Selected extract:
(begin)
Decided on June 4, 2010
SUPREME COURT OF THE STATE OF NEW YORK
APPELLATE TERM: 2nd, 11th and 13th JUDICIAL DISTRICTS
PRESENT: : GOLIA, J.P., PESCE and RIOS, JJ
2009-605 Q C.

Boris Kleyman, P.C. a/a/o GASTON DANDRADE, Appellant,

against

General Casualty Insurance Company, Respondent.

Appeal from an order of the Civil Court of the City of New York, Queens County (Diane A. Lebedeff, J.), entered February 18, 2009, deemed from a judgment of the same court entered March 16, 2009 (see CPLR 5520 [c]). The judgment, entered pursuant to the February 18, 2009 order granting defendant's motion to dismiss the complaint pursuant to CPLR 3126, dismissed the complaint.


ORDERED that the judgment is affirmed without costs.

Plaintiff commenced this action to recover assigned first-party no-fault benefits. By a so-ordered stipulation dated December 13, 2006, plaintiff was required "to serve complete verified responses to [d]efendant's [w]ritten [d]iscovery demands" by February 26, 2007. The stipulation further provided that "[f]ailure to comply [with] the terms [of the stipulation] will result in [p]laintiff being precluded from offering evidence or testimony at trial."

It is undisputed that plaintiff failed to timely provide the ordered discovery responses. Over a year after plaintiff's deadline to comply with the so-ordered stipulation had passed, defendant moved to dismiss plaintiff's complaint on the ground that plaintiff was precluded from offering any evidence or testimony at trial and, thus, could not establish a prima facie case. In opposition, plaintiff offered no excuse for its failure to comply with the so-ordered stipulation, asserting only that it had finally, over a year after the deadline and after defendant had made the instant motion, served the requested responses. The Civil Court granted defendant's motion. A judgment was subsequently entered, from which we deem plaintiff's appeal to be taken (CPLR 5520 [c]).
(end)
Extracted records:
(begin)
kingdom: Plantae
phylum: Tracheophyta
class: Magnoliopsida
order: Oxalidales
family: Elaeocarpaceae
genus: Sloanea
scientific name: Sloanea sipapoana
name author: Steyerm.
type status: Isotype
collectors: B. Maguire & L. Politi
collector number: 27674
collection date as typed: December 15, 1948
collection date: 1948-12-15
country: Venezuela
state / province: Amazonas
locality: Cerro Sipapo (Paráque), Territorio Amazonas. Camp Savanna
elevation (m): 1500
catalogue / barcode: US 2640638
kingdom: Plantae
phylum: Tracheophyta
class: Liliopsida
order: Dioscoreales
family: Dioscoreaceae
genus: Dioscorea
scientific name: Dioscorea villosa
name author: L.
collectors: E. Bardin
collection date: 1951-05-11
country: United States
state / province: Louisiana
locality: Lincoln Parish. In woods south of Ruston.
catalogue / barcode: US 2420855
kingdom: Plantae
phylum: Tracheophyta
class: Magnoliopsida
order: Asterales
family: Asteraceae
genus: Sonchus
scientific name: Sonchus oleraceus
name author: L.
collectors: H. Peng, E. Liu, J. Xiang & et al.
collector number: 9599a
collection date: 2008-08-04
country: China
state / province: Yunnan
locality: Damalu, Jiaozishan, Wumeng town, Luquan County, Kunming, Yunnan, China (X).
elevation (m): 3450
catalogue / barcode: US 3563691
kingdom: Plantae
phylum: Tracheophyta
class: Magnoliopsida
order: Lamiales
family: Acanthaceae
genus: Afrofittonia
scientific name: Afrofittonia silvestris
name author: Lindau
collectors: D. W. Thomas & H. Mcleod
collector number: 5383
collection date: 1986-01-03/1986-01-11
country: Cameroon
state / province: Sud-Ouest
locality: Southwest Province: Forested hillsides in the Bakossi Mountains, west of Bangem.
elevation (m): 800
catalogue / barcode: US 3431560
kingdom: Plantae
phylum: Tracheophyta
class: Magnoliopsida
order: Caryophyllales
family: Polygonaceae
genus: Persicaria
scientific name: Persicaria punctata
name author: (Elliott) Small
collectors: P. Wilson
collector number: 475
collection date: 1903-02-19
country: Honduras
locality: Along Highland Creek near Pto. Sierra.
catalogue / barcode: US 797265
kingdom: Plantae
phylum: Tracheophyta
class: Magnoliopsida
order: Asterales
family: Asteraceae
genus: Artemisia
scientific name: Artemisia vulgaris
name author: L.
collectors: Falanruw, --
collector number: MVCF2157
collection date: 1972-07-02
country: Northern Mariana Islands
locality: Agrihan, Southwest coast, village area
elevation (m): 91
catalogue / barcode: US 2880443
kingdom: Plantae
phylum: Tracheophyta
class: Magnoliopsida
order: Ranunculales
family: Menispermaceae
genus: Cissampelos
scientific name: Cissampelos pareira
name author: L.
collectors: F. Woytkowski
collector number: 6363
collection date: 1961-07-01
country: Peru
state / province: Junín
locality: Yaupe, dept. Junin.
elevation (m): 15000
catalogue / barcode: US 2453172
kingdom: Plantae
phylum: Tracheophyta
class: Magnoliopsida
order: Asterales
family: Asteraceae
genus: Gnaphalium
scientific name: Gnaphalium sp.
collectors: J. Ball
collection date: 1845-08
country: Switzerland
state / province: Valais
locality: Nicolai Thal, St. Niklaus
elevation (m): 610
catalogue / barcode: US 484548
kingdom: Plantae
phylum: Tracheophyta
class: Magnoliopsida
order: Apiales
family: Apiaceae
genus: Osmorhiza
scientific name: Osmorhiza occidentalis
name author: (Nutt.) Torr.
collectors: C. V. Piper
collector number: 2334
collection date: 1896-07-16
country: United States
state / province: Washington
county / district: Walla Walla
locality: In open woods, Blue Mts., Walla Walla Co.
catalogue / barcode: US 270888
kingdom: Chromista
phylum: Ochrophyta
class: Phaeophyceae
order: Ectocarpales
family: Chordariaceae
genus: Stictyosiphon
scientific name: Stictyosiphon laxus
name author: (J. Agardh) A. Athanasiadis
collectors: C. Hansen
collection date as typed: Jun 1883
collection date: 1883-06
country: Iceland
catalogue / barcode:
(end)
Written task A: List every distinct calendar date mentioned in the court decision, giving each one once.
Written task B: Write out the court decision from "It is undisputed" up to and including "(CPLR 5520 [c]).".
Please rely only on the court decision, not the entries.

Full response A:
June 4, 2010
February 18, 2009
March 16, 2009
December 13, 2006
February 26, 2007

Full response B:
It is undisputed that plaintiff failed to timely provide the ordered discovery responses. Over a year after plaintiff's deadline to comply with the so-ordered stipulation had passed, defendant moved to dismiss plaintiff's complaint on the ground that plaintiff was precluded from offering any evidence or testimony at trial and, thus, could not establish a prima facie case. In opposition, plaintiff offered no excuse for its failure to comply with the so-ordered stipulation, asserting only that it had finally, over a year after the deadline and after defendant had made the instant motion, served the requested responses. The Civil Court granted defendant's motion. A judgment was subsequently entered, from which we deem plaintiff's appeal to be taken (CPLR 5520 [c]).